Residents living in and around Windsor can expect to see frequent closures of the emergency department at the Hants Community Hospital over the next two months.
Dr. Cathryn Smith, chief of staff at the Hants Community Hospital, said there are 27 shifts for which no emergency department doctor is available and that will mean closing on certain days and evenings through July and August.
Already, the emergency department is experiencing closures. It was closed on Wednesday night after a doctor reportedly tested positive for COVID-19, and it will be closed overnight tonight.
At a briefing for the community held over Zoom last night, officials with the hospital and Nova Scotia Health said priority will be given to staffing the emergency department through the day. On average, the emergency department in Windsor sees about 30 patients a day and 10 patients during the night shifts. As of this week, in a desperate plea to remain open, the hospital is offering doctors bonuses of $300 per shift during the summer months and may occasionally hire physicians without specialized emergency training to cover shifts.
Dr. Sam Campbell, who heads the emergency department at Hants Community Hospital, said he is not optimistic this will attract many takers.
“People are not working for the money anymore,” said Dr. Campbell. “They’re tired. They want time off.”
Campbell described the following situation for the people on the Zoom call of mostly medical staff, and a few citizens.
“We have a patient who showed up and is waiting to go to Halifax. EHS (Emergency Health Services) is busy answering 911 calls and is unable to tell us when they can come to do the transfer,” said Campbell. “This is what is giving us sleepless nights.”
Dr. Kirk Magee also attended the virtual meeting to discuss the situation in Windsor. Magee is the chief of emergency medicine for Nova Scotia Health’s Central Zone, which includes Halifax, Dartmouth, Windsor, and Cobequid Community Health Centre in Lower Sackville. Magee says borrowing physicians from nearby hospitals in Sackville or Kentville is not likely to work because most of those hospitals are also short-staffed. The Halifax Infirmary emergency department is currently advertising to fill more shifts this summer than ever before, he said.
“The reality is that in Canada we are short 1,500 emergency department physicians and most of our colleagues have worked throughout the pandemic without breaks,” Magee said.
Suzanne Milburn, a resident of the area, asked how citizens living in and around Windsor will know whether the emergency department is open or closed during the summer. Hospital officials promised to erect a sign by the side of the road to indicate if the emergency department is closed. They also advised citizens to check the temporary closures list on the Nova Scotia Health website.

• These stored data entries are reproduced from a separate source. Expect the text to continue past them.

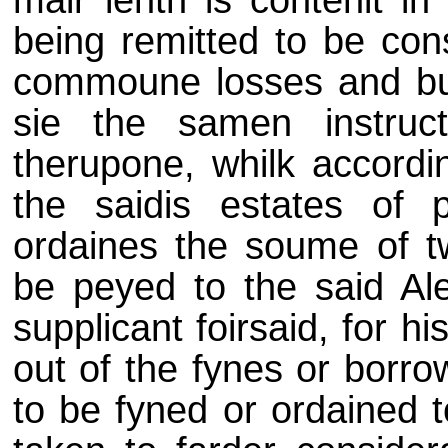
mair lenth is contenit in
being remitted to be con
commoune losses and bur
sie the samen instruct
therupone, whilk accordi
the saidis estates of 
ordaines the soume of t
be peyed to the said Ale
supplicant foirsaid, for h
out of the fynes or borr
to be fyned or ordained t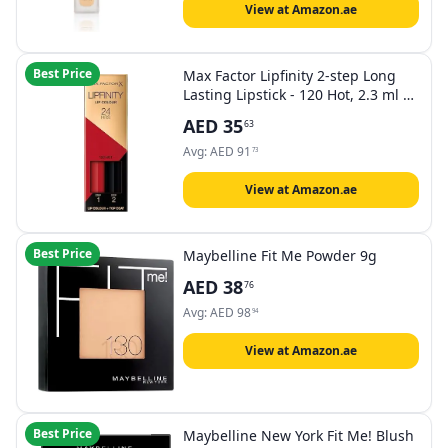
View at Amazon.ae
Best Price
Max Factor Lipfinity 2-step Long
Lasting Lipstick - 120 Hot, 2.3 ml +
1.9 g
AED
35
63
Avg:
AED
91
73
View at Amazon.ae
Best Price
Maybelline Fit Me Powder 9g
AED
38
76
Avg:
AED
98
94
View at Amazon.ae
Best Price
Maybelline New York Fit Me! Blush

Smith said anyone unsure whether the emergency is open should call 911. One of the citizens listening online suggested that with a high proportion of seniors living in the area, radio advertising should be used to inform the public, in addition to using social media to get the message out.
The situation in Windsor is another symptom of a health care system under strain. For nearly two years, people living on the Eastern Shore have coped with weekly closures of emergency departments at Twin Oaks Hospital in Musquodoboit Harbour and Eastern Shore Memorial at Sheet Harbour.